Enterprise JavaBeans (EJBs)

Enterprise JavaBeans are reusable software programs that you can develop and assemble easily to create sophisticated applications. Developers use EJBs to design and develop customized, reusable business logic. EJBs are the units of work that an application server is responsible for and exposes to the external world. The WebLogic Application Server provides the architecture for writing business logic components, allowing Web servers to easily access data.

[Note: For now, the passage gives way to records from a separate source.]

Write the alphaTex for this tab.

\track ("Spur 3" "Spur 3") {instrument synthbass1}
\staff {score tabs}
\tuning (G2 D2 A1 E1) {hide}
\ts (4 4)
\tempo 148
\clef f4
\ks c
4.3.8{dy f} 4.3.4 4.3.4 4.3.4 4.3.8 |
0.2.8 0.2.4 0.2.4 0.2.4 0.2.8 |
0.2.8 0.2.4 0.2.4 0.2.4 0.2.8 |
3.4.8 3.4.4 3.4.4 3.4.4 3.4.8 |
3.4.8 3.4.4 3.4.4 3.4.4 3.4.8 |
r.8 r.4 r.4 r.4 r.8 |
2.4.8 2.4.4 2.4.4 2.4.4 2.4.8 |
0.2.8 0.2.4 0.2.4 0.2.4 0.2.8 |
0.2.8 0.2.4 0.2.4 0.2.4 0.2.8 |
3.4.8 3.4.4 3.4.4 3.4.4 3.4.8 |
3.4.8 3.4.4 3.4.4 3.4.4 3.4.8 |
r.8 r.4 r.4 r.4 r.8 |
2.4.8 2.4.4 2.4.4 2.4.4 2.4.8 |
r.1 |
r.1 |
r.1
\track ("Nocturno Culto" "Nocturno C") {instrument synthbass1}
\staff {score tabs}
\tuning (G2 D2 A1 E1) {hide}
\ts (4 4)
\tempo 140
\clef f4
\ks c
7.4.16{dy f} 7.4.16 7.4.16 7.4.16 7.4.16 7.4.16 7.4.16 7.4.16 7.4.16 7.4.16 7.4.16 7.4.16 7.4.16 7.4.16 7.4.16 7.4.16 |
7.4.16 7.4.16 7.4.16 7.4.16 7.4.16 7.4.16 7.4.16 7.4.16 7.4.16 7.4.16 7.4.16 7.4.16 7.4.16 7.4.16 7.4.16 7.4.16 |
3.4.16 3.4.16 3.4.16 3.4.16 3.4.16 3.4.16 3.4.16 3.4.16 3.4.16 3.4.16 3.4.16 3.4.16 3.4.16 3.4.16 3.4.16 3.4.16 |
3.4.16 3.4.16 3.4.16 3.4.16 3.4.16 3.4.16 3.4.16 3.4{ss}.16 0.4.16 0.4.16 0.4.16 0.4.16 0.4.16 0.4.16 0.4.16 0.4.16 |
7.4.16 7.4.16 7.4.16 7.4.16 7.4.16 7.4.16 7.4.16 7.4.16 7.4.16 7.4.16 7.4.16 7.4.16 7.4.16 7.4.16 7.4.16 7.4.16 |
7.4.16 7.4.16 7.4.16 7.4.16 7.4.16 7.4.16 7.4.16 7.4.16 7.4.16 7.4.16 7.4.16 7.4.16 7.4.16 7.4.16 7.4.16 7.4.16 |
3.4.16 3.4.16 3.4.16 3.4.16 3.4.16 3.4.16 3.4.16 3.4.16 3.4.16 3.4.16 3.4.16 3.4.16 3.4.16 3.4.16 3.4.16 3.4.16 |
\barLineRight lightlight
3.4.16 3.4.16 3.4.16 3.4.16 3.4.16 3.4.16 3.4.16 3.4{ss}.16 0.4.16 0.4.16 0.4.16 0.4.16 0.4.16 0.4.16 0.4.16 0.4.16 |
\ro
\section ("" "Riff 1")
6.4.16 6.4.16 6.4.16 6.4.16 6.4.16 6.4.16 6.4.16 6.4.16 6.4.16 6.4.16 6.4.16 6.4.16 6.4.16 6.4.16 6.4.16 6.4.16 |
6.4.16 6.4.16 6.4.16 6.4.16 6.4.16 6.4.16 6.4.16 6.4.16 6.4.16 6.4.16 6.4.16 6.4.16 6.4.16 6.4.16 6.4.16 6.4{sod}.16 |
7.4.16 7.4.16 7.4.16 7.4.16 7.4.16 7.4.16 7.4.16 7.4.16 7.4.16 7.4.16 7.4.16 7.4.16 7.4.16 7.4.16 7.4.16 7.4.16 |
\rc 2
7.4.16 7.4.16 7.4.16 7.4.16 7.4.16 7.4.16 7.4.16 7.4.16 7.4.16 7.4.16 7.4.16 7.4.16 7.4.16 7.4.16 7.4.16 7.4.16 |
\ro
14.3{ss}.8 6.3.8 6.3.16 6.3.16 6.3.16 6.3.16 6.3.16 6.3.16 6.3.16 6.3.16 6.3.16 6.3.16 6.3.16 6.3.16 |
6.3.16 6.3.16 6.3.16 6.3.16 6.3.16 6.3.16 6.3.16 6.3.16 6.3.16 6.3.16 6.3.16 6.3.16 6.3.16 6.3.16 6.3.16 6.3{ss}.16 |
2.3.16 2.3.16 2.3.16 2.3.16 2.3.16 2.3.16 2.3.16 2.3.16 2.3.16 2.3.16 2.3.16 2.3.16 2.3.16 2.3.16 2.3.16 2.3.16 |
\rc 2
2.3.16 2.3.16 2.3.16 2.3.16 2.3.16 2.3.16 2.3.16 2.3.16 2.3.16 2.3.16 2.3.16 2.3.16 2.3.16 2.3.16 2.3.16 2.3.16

There are three types of Enterprise JavaBeans:

Session Beans

Session Beans are business process objects that perform actions. An action may be opening an account, transferring funds, or performing a calculation. Session Beans consist of the remote, home, and bean classes. A client gets a reference to the Session Bean's home interface in order to create the Session Bean remote object, which is essentially the bean's factory. The Session Bean is exposed to the client with the remote interface. The client uses the remote interface to invoke the bean's methods. The actual implementation of the Session Bean is done with the bean class.

Entity Beans

Entity Beans are data objects that represent the real-life objects on which Session Beans perform actions. Objects may include items such as accounts, employees, or inventory. An Entity Bean, like a Session Bean, consists of the remote, home, and bean classes. The client references the Entity Bean's home interface in order to create the Entity Bean remote object (essentially the bean's factory). The Entity Bean is exposed to the client with the remote interface, which the client uses to invoke the bean's methods. The implementation of the Entity Bean is done with the bean class.

Message Driven Beans

Message Driven Beans (MDBs) are messaging objects designed to route messages from clients to other Enterprise Java Beans. In the WebLogic adapter, MDBs are only supported with asynchronous communication with JMS. However, Message Driven Beans deal with asynchronous subscription/publication of JMS messages in a different manner than Entity and Session Beans (EJB 2.0 specification). Message Driven Beans are often compared to a Stateless Session Bean in that it does not have any state context. A Message Driven Bean differs from Session and Entity Beans in that it has no local/ remote or localhome/home interfaces. An MDB is not exposed to a client at all. The MDB simply subscribes to a Topic or a Queue, receives messages from the container through the Topic or Queue, and then process the messages it receives from the container.

An MDB implements two interfaces:

Minimally, the MDB must implement the setMessageDrivenContext, ejbCreate, and ejbRemove methods from the javax.ejb.MessageBean interface. In addition, the MDB must implement the onMessage method of the javax.jms.MessageListener interface. The container calls the onMessage method, passing in a javax.jms.Message, when a message is available for the MDB.